IMF official warns China tech decoupling from US would slash global GDP

IMF official Helge Berger estimated the global impact of tariffs between the US and China at about 0.4 per cent of GDP. PHOTO: REUTERS

NEW YORK (BLOOMBERG) - A technological decoupling between the United States and China, and potentially Europe, would cut global gross domestic product (GDP) by an order of magnitude greater than the recent trade war, a senior International Monetary Fund official warned.

"The world is such an integrated place," Mr Helge Berger, head of the fund's China mission, said in an interview with Bloomberg Television on Friday (April 16). "If you stop exchanging knowledge across countries or borders, you will ultimately pay a price, and this could be fairly high."

IMF research estimates that technological fragmentation could lead to losses of around 5 per cent of GDP for many countries, or about 10 times the estimated costs of trade tariffs imposed by the US and China.
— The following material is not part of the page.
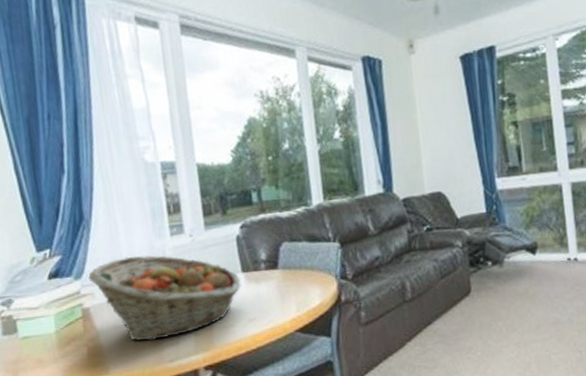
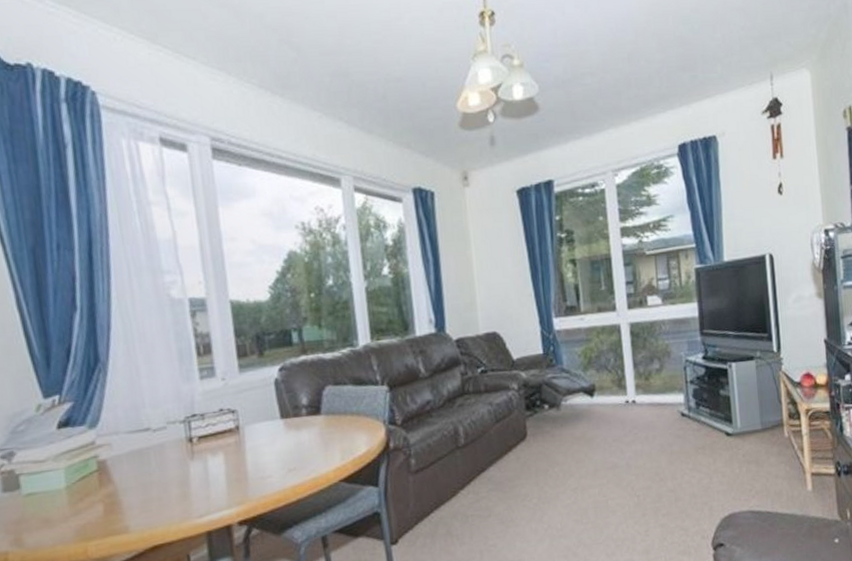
fruit basket: present [88,255,241,341] -> none [105,401,280,495]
The warning comes after the Biden administration earlier this month added seven Chinese supercomputing firms to the list of entities that US businesses can't sell to without special permission.

It was an expansion of the crackdown that began under former president Donald Trump with curbs on exports to companies such as Huawei Technologies.

The Biden team is still reviewing the China policies it inherited from Mr Trump - including tariffs on more than US$300 billion (S$400 billion) in annual imports, and a partial trade deal - but has indicated that its strategy will be broadly similar.

"The tensions around the US-China relationship are one of the risk factors that we look at," Mr Berger said. "This is a constant concern."

Tariffs between the two countries subtracted from growth last year and will do so again this year, he said, estimating the global impact at about 0.4 per cent of GDP.

"But things could become more difficult if we allow technological decoupling to take place between the US and China, between other countries like Europe," he said.

"So it is important that these two large, very important economies that are such a large part of where the global economy goes, find a way to work together."